# TEKSTFRAGMENT:
Wandelen in de Drunense Duinen & de Brand, tussen nat en droog
De Randstad heeft het Groene Hart, Noord-Brabant het Groene Woud. Dit Nationaal Landschap koestert binnen zijn grenzen afwisselende natuurgebieden zoals Kampina, de Oisterwijkse Vennen en de Loonse en Drunense Duinen. In dat laatste gebied (Nationaal Park!) slingerden we een dag tussen nat en droog.
Zelf wandelen? Gebruik de app!
Zelf deze 16 km lange wandelroute 'Drunense Duinen & de Brand' doen? Dat kan met de gratis app 'SNP Reis'. Installeer de app op je Smartphone (zowel IOS als Android) en ontgrendel de etappe met de code: 123456 (onder Noord-Brabant).

# GEGEVEN VERMELDINGEN:
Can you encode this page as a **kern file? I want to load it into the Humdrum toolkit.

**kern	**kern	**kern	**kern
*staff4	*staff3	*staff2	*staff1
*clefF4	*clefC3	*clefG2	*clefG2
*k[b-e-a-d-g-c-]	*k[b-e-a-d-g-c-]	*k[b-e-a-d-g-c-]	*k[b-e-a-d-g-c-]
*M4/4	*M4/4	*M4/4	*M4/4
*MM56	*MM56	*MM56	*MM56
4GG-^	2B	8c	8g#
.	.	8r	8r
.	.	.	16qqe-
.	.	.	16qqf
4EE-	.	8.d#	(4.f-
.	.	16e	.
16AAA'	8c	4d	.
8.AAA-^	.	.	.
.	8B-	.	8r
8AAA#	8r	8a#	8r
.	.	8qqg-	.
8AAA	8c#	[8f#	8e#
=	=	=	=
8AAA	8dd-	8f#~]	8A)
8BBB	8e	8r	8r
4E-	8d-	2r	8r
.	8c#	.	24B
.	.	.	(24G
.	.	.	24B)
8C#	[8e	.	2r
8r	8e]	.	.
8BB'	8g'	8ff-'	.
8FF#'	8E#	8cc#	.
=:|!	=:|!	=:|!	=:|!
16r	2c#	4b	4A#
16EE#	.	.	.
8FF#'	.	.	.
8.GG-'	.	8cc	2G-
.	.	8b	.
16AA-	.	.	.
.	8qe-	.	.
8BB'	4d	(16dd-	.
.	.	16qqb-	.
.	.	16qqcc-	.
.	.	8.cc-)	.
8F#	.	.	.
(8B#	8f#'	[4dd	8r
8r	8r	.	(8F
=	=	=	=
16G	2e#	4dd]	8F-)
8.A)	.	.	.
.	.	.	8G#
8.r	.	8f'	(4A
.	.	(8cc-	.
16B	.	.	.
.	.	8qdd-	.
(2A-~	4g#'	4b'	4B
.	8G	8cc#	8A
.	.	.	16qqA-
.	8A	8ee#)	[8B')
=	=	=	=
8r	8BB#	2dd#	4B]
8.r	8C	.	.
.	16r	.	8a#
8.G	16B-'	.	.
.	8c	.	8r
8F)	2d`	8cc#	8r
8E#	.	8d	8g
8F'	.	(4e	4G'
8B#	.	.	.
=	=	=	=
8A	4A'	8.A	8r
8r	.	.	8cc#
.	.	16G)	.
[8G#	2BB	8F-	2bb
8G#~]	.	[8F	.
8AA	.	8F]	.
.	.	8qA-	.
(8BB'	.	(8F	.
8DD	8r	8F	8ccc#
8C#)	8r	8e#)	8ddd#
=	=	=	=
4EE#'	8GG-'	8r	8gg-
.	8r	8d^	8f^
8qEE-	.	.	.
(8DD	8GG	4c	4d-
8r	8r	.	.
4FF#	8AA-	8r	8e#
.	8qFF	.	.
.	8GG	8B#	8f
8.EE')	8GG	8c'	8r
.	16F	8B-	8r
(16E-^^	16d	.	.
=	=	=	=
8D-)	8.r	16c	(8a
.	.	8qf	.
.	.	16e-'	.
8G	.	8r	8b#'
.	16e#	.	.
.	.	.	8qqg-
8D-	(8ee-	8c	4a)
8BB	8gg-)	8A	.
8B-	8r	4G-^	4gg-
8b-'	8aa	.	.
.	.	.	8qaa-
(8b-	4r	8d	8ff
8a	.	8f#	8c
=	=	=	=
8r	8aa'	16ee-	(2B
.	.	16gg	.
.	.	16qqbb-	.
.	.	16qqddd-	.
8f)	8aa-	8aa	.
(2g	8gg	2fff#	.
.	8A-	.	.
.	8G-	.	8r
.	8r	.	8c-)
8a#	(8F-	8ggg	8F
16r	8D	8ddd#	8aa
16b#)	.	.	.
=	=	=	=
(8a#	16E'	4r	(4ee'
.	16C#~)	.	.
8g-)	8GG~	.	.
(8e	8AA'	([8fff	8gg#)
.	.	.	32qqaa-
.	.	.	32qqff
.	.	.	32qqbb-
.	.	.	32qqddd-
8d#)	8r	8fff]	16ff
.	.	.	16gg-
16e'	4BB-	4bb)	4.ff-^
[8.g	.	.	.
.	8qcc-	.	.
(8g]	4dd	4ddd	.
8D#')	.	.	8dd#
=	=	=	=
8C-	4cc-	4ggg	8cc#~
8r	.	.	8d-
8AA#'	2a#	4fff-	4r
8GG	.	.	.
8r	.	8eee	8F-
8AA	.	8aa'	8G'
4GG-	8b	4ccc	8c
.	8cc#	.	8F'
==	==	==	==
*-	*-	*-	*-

# OPDRACHT:
Welke gratis app noemt het tekstfragment om de wandelroute 'Drunense Duinen & de Brand' zelf te lopen?

# OPLOSSING:
De app 'SNP Reis'.